The fees are clearly aimed at curtailing protests.  But protests are a central feature of our culture.  Remember the Boston Tea Party? Martin Luther King's 'I have a Dream!' speech?  (I have a nightmare.)  The excuse for the fees is to save money.   They say cleaning up after the 2012 Occupy encampment cost $500,000 or something; but Trump wanted to spend tens of millions on a military parade, to stroke his ego and show our military might.  In any sane value system, we need both a strong military and a strong freedom of expression policy; but we don't need to spend on a military parade enough money to clean up all the protests from now until 2099.]

[The Consumer Protection Bureau just appointed a high official who had (anonymously, suggesting he knew his views would be received as they now have been) questioned whether racist hate crimes were really hate crimes and suggested that using the word "Nigger" isn't necessarily racist.  Well, that's a tough view to depend, although as a private citizen he's certainly entitled to hold it; but should he be making decisions about consumers, many of whom are not white Anglo-Saxons?]

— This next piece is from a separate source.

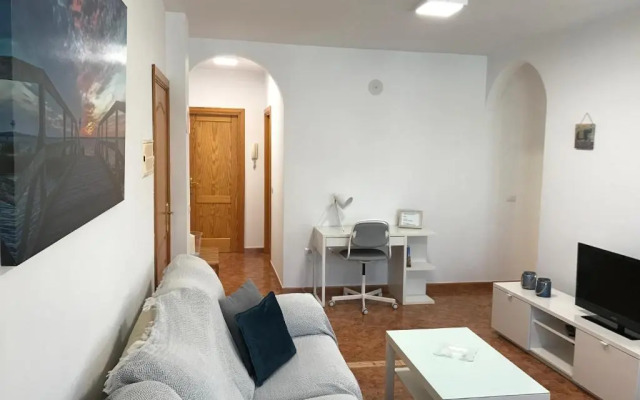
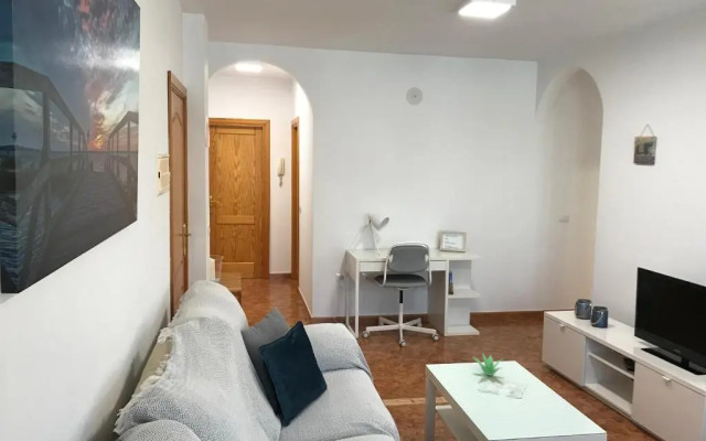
+ succulent plant [471,352,504,377]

[Whether you believed Christine Blasey Ford, Brett Kavanugh, or neither, or didn't know what to think after they spoke so passionately, the U.S. Supreme Court is important to all of us.  Kavanaugh demonstrably lied about his drinking, and (stupidly, I think) perjured himself by pretending several well-known sexual references in his prep school yearbook were each something else.  Classmates said otherwise.  The FBI investigation was so strictly limited -- by Mr. Trump -- as to be meaningless.  That's one more unnecessary way to undermine the Court's credibility.   Certainly Trump could have found an equally conservative nominee who had a more judicial temperament, didn't perjure himself so obviously about little things, and hadn't -- perhaps -- mistreated women.  Or the FBI could have investigated fully and perhaps cleared Kavanaugh.]

[The bottom line is that Trump is a dangerous buffoon being used by the wealthy and by conservatives, who figure his personal popularity with his base can help them get through policies that will hurt most of us.  Sounds familiar.  Conservative German industrialist and politicians saw Hitler that way.  Fortunately, Trump does not have the deep, well-considered program of hatred and bitterness Hitler had.  He's an almost childish narcissist, and a casual racist; but seems highly unlikely to embark on a program like Hitler's, despite the neo-Nazis' passionate support of him; but he's doing us serious harm every day, in dozens of ways, and we need folks in Congress who'll function as a loyal opposition, not folks who'll rubber-stamp his every move.]

PLEASE VOTE!!!

1 comment:

  1. I voted. My brother is soooo proud of me. (I swore off the system after Obama's first term.) Due to the extraordinary climate our country's in and the dangers posed by Donald Trump, his administration, and the GOP, I had no choice in the matter. Call it a survival mechanism.